The European Council adopted its position in December 2022, adding new provisions to account for general purpose AI systems that cannot be placed within a particular risk category, with the European Parliament agreeing a provisional position that introduces new obligations for generative AI models to be developed in accordance with EU law and fundamental rights. Negotiations between the EU institutions are expected to begin after the Parliament formally adopts its negotiating position, paving the way for the world’s first AI rulebook.

The US

In October 2022, the White House published its Blueprint for an AI Bill of Rights, a set of five principles and associated practices to help guide the design, use and deployment of automated systems.

In contrast to the EU, The Bill of Rights is non-binding and relies on developers and designers to voluntarily apply the framework to protect citizens from harms, setting out five principles to address concerns and help provide guidance whenever automated systems can meaningfully impact the public’s rights, opportunities or access to critical needs:

  • Safe and effective systems to ensure users are protected against unsafe and ineffective systems
  •  Algorithmic discrimination protection that proactively takes action to prevent algorithms from discriminating against particular groups
  • Data privacy systems to protect against abusive data practices
  • Notice and Explanation that will inform users that an automated system is being used
  • Human alternatives that enable users to opt out of automated systems and receive support to resolve any issues

The AI Bill of Rights is unlikely to become more than a voluntary framework though it will work alongside the Algorithm Accountability Act which will require companies to assess the impact of automated systems while State-level initiatives are also working to address and mitigate harms including in CaliforniaIllinois and Texas.
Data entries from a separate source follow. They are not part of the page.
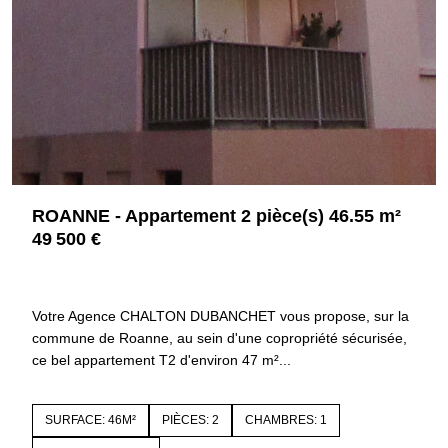
ROANNE - Appartement 2 pièce(s) 46.55 m²
49 500 €
42300 ROANNE
4477
Votre Agence CHALTON DUBANCHET vous propose, sur la
commune de Roanne, au sein d'une copropriété sécurisée,
ce bel appartement T2 d'environ 47 m²...
SURFACE: 46M²
PIÈCES: 2
CHAMBRES: 1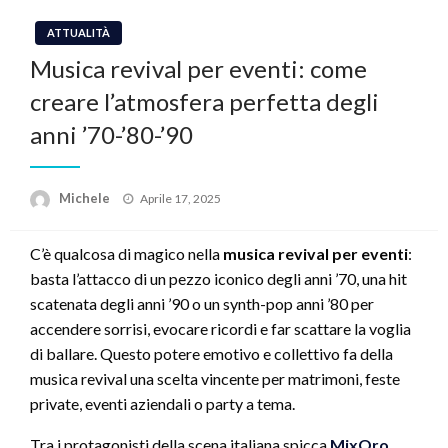
ATTUALITÀ
Musica revival per eventi: come
creare l’atmosfera perfetta degli
anni ’70-’80-’90
Posted
Michele
Aprile 17, 2025
on
C’è qualcosa di magico nella
musica revival per eventi
:
basta l’attacco di un pezzo iconico degli anni ’70, una hit
scatenata degli anni ’90 o un synth-pop anni ’80 per
accendere sorrisi, evocare ricordi e far scattare la voglia
di ballare. Questo potere emotivo e collettivo fa della
musica revival una scelta vincente per matrimoni, feste
private, eventi aziendali o party a tema.
Tra i protagonisti della scena italiana spicca
MixOro
,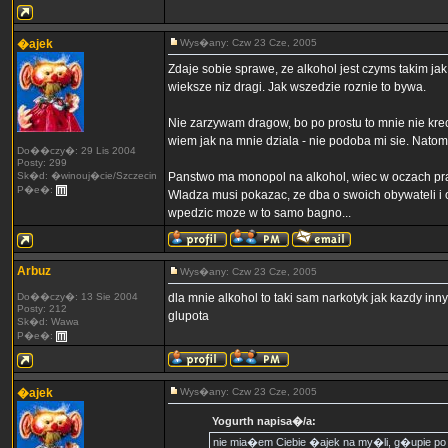
�ajek
Wys�any: Czw 23 Cze, 2005
Zdaje sobie sprawe, ze alkohol jest czyms takim jak n
wieksze niz dragi. Jak wszedzie roznie to bywa.
Nie zarzywam dragow, bo po prostu to mnie nie kreci
wiem jak na mnie dziala - nie podoba mi sie. Natom
Do��czy�: 29 Lis 2004
Posty: 299
Sk�d: �winouj�cie/Szczecin
Panstwo ma monopol na alkohol, wiec w oczach prawa
P�e�:
Wladza musi pokazac, ze dba o swoich obywateli i o
wpedzic moze w to samo bagno...
Arbuz
Wys�any: Czw 23 Cze, 2005
Do��czy�: 13 Sie 2004
dla mnie alkohol to taki sam narkotyk jak kazdy inn
Posty: 212
glupota
Sk�d: Wawa
P�e�:
�ajek
Wys�any: Czw 23 Cze, 2005
Yogurth napisa�/a:
nie mia�em Ciebie �ajek na my�li, g�upie po pr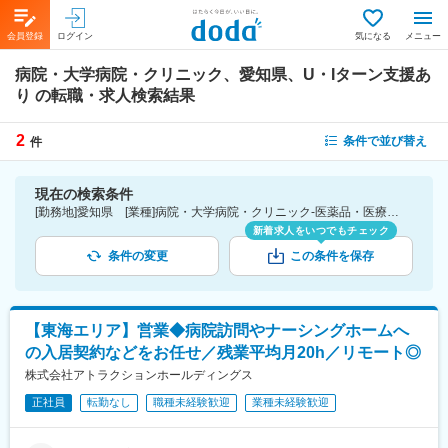
会員登録
ログイン
気になる
メニュー
病院・大学病院・クリニック、愛知県、U・Iターン支援あ
り
の転職・求人検索結果
2
条件で並び替え
件
現在の検索条件
[勤務地]愛知県 [業種]病院・大学病院・クリニック-医薬品・医療機器・ライフサイエンス・医療系サービス [詳細条件](待遇・福利厚生)U・Iターン支援あり
新着求人をいつでもチェック
条件の変更
この条件を保存
【東海エリア】営業◆病院訪問やナーシングホームへ
の入居契約などをお任せ／残業平均月20h／リモート◎
株式会社アトラクションホールディングス
正社員
転勤なし
職種未経験歓迎
業種未経験歓迎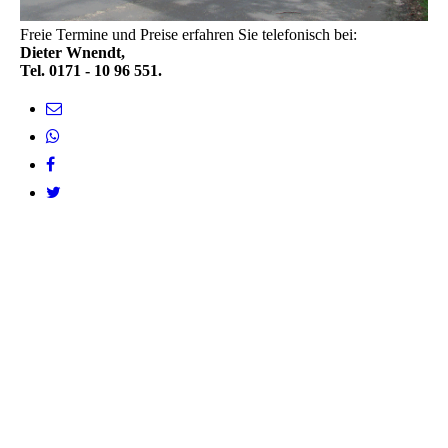
Freie Termine und Preise erfahren Sie telefonisch bei:
Dieter Wnend
t,
Tel. 0171 - 10 96 551.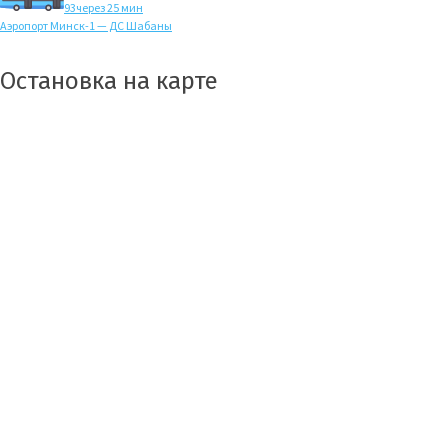
93
через 25 мин
Аэропорт Минск-1 — ДС Шабаны
Остановка на карте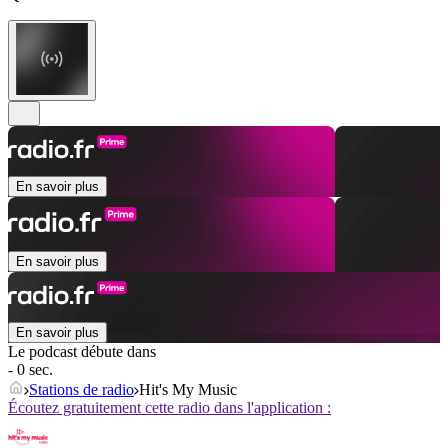
En savoir plus
En savoir plus
En savoir plus
Le podcast débute dans
- 0 sec.
Stations de radio
Hit's My Music
Écoutez gratuitement cette radio dans l'application :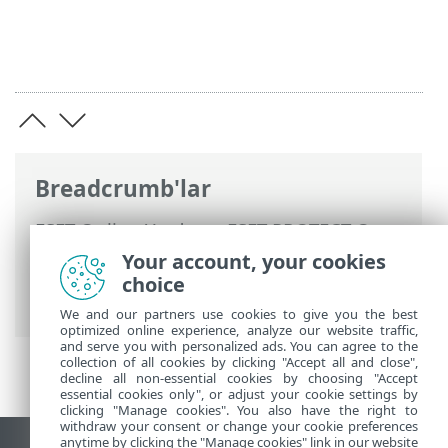
Breadcrumb'lar
ESET Online Yardım
>
ESET PROTECT On-
Prem
>
Yükselt
>
Veri Tabanı Sunucusu
Your account, your cookies
Yedekleme/Yükseltme
> Veri Tabanı
choice
Sunucu Yükseltmesi
We and our partners use cookies to give you the best
optimized online experience, analyze our website traffic,
and serve you with personalized ads. You can agree to the
collection of all cookies by clicking "Accept all and close",
decline all non-essential cookies by choosing "Accept
essential cookies only", or adjust your cookie settings by
clicking "Manage cookies". You also have the right to
withdraw your consent or change your cookie preferences
anytime by clicking the "Manage cookies" link in our website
On May 4, the White House also hosted a meeting of AI tech leaders and announced new actions to promote responsible AI Innovation including new investment for responsible AI R&D and public assessment of generative AI systems by leading developers including Google, Microsoft, OpenAI and NVIDIA.

Meanwhile, the US National Telecommunications and Information Administration announced on April 11 a public consultation on AI Accountability Policy seeking feedback on what policies can support the development of AI audits, assessments, certifications and other mechanisms, while Senate Majority Leader Chuck Schumer has also drafted a framework for a new regulatory regime to address national security and education concerns.